Buyout Is a Pipe Dream

BP‘s recent acquisition of Archaea at a 54% premium and an August 3rd Bloomberg article noting Montauk was exploring a potential sale appear to have convinced investors that Montauk is the next alternative energy company about to be acquired at a big premium – I believe investors will be severely disappointed. Best-in-class competitor Archaea was acquired by BP for 5.8x EBITDA once their growth backlog is built out, and multiple other recent precedent transactions occurred at ~6x EBITDA. I believe no sensible acquirer would pay anything close to the current >50x EBITDA valuation for Montauk, particularly given Montauk’s significant contract risk and lack of meaningful growth prospects.

Precedent RNG M&A transactions

Source: Archaea, BP, Kinder Morgan, NextEra filings

Risks

The primary risks to my thesis are an acquisition by a large energy company and substantially higher RIN prices. I believe an acquisition is unlikely given Montauk is trading at ~50x EBITDA relative to precedent transactions at ~6x EBITDA. I believe a substantial increase in RIN prices is unlikely due to the significant expected growth in RIN supply over the next few years as more RNG projects are developed by competitors like Archaea, Waste Management, and Kinder Morgan.
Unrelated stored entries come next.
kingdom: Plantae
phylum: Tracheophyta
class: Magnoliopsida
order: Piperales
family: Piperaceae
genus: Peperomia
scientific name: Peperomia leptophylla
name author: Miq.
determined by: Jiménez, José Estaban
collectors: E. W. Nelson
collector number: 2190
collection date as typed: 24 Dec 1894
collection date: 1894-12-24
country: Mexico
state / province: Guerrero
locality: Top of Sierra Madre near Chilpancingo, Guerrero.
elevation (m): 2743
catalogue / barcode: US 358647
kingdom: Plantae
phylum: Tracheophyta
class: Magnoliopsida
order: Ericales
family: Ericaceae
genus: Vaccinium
Additionally, even if RIN prices increase to $3.00, Montauk would be valued at 30x EBITDA – well above the ~6x paid in precedent transactions.

Regarding borrow rates, borrow on Montauk shares is available at low-single-digit rates.

Conclusion

I believe Montauk is facing >50% downside to 2023 consensus estimates due to declining RIN prices, risk of contract loss on 70% of its projects as landfill owners vertically integrate into RNG production, and anemic growth prospects. It is unlikely to be sold for anywhere near the current valuation – let alone a significant premium. I expect >50% downside (< $8) over the next three to six months as the rumored sale process fails and analysts revise estimates for lower RIN prices. At $8 Montauk would still be trading at a significant premium to M&A comps even after giving credit for synergies and higher RIN prices on both spot and contracted volumes.